A high-strength Mg-8Zn-1Mn-3Sn-1.2Gd alloy with fine MgSnGd particles by Dy modification

Abstract

In the current work, we successfully prepared Mg-8Zn-1Mn-3Sn-1.2Gd-0.2Dy alloy with an excellent combination of ultimate tensile strength and ductility. The mechanism of the Dy-modified MgSnGd phase and its effect on the microstructure and mechanical properties of as-cast and as-extruded alloy were systematically investigated.
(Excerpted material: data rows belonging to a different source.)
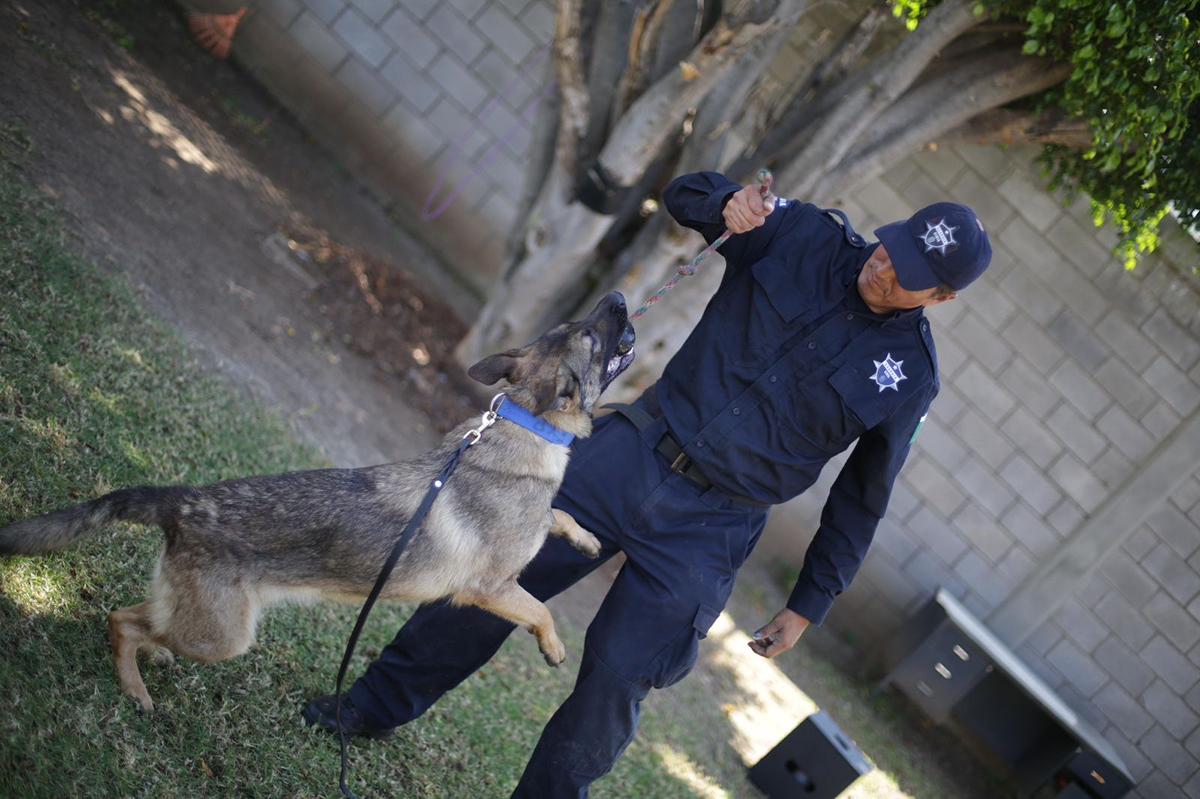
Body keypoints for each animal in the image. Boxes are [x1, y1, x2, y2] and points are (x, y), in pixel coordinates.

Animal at [0, 289, 638, 705]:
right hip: (222, 637)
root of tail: (183, 502)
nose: (618, 297)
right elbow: (540, 607)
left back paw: (146, 662)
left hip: (205, 625)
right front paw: (553, 645)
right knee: (122, 621)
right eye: (590, 333)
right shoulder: (490, 589)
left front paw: (585, 538)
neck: (527, 423)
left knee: (135, 616)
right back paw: (134, 688)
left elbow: (560, 513)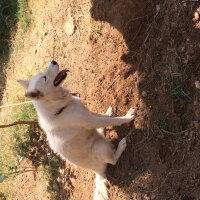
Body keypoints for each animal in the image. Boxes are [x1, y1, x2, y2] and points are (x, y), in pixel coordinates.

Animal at [18, 61, 135, 200]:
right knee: (112, 160)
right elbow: (113, 120)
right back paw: (121, 145)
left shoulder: (88, 114)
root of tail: (97, 172)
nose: (53, 61)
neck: (58, 109)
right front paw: (127, 117)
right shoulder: (91, 120)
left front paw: (108, 113)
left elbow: (103, 116)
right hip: (99, 146)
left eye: (43, 74)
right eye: (44, 77)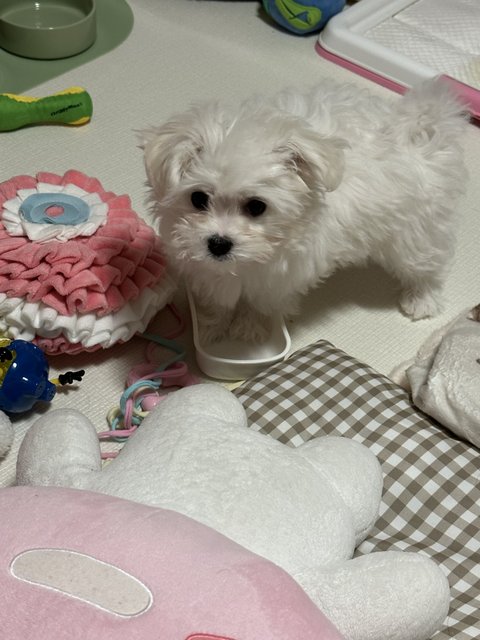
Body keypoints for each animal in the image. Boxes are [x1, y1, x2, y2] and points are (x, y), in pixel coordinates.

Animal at [142, 79, 468, 343]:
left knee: (427, 266)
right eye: (198, 199)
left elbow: (259, 303)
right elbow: (220, 298)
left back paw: (422, 300)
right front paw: (212, 325)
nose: (218, 244)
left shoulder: (279, 278)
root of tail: (421, 129)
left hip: (415, 231)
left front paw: (249, 328)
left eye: (257, 207)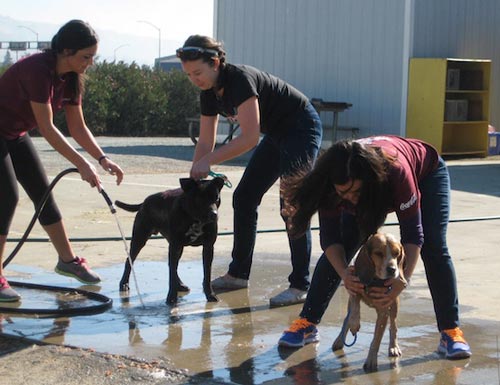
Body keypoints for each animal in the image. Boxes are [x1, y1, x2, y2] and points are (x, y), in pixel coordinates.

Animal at [115, 176, 225, 304]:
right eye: (200, 198)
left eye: (216, 198)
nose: (214, 214)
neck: (194, 219)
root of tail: (145, 201)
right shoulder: (175, 246)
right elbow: (172, 273)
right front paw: (171, 297)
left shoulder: (208, 247)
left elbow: (207, 274)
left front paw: (210, 295)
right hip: (140, 238)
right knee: (130, 260)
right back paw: (124, 283)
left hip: (176, 247)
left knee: (172, 266)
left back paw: (180, 285)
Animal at [332, 231, 406, 372]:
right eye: (378, 253)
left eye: (396, 253)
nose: (393, 270)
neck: (374, 280)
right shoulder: (353, 289)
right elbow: (354, 311)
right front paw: (355, 324)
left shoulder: (383, 312)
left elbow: (376, 339)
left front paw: (371, 360)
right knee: (346, 319)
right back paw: (340, 339)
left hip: (394, 304)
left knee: (393, 326)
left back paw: (393, 346)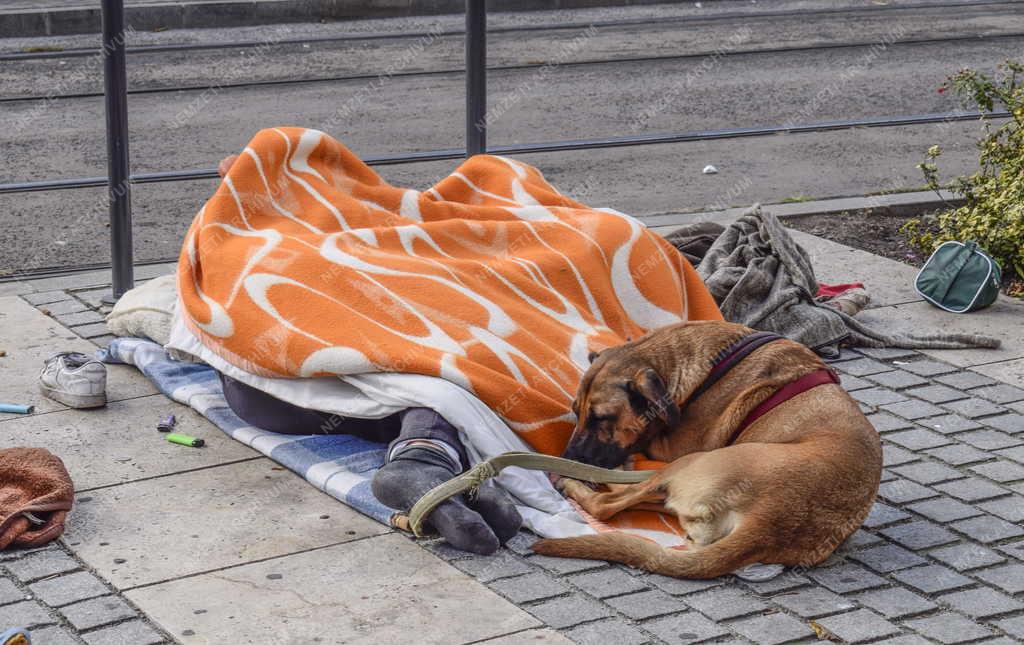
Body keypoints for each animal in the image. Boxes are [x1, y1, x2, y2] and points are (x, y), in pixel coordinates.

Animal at [536, 323, 880, 581]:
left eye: (602, 418)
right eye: (576, 411)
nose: (571, 457)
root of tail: (766, 523)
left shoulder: (676, 446)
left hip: (689, 463)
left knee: (607, 504)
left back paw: (585, 479)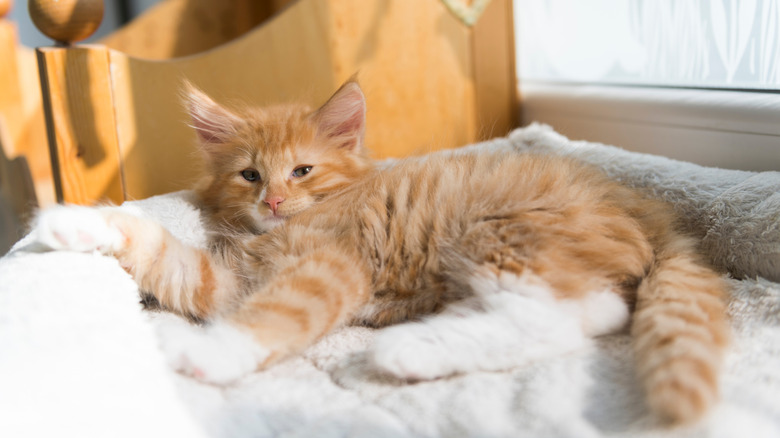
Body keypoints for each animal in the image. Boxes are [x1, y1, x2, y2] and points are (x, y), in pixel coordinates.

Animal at [36, 80, 732, 422]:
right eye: (250, 176)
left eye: (303, 171)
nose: (274, 203)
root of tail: (653, 208)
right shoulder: (227, 278)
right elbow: (158, 245)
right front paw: (69, 224)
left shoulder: (329, 265)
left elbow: (271, 318)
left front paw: (202, 354)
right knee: (583, 313)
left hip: (500, 233)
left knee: (570, 315)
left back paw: (407, 351)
Experimental results reveal that a new phase MgSn (Gd, Dy) is formed with Dy addition to Mg-8Zn-1Mn-3Sn-1.2Gd alloy, MgSn (Gd, Dy) phase can act as an effective heterogeneous nucleation site of MgSnGd phase. Meanwhile, the addition of Dy consumes Sn and Gd atoms, reducing the enrichment of solute atoms and inhibiting the MgSnGd phase's growth. The Dy addition can effectively promote the dynamic recrystallization process due to the combined effects of the refined grain structure of as-cast alloy and the particle-stimulated nucleation effect caused by dispersed MgSnGd phase. The alloy exhibits an excellent combination of high strength and ductility with the ultimate tensile strength of 384 MPa and an elongation of 14.5%. The fine-grained structure, the uniformly distributed MgSnGd particle, and MgSn (Gd, Dy) nanoparticles are mainly responsible for the ultra-high ultimate tensile strength. The high ductility is due to the fine-grained structure, appropriate decrease of dislocation density, and dynamic recrystallization.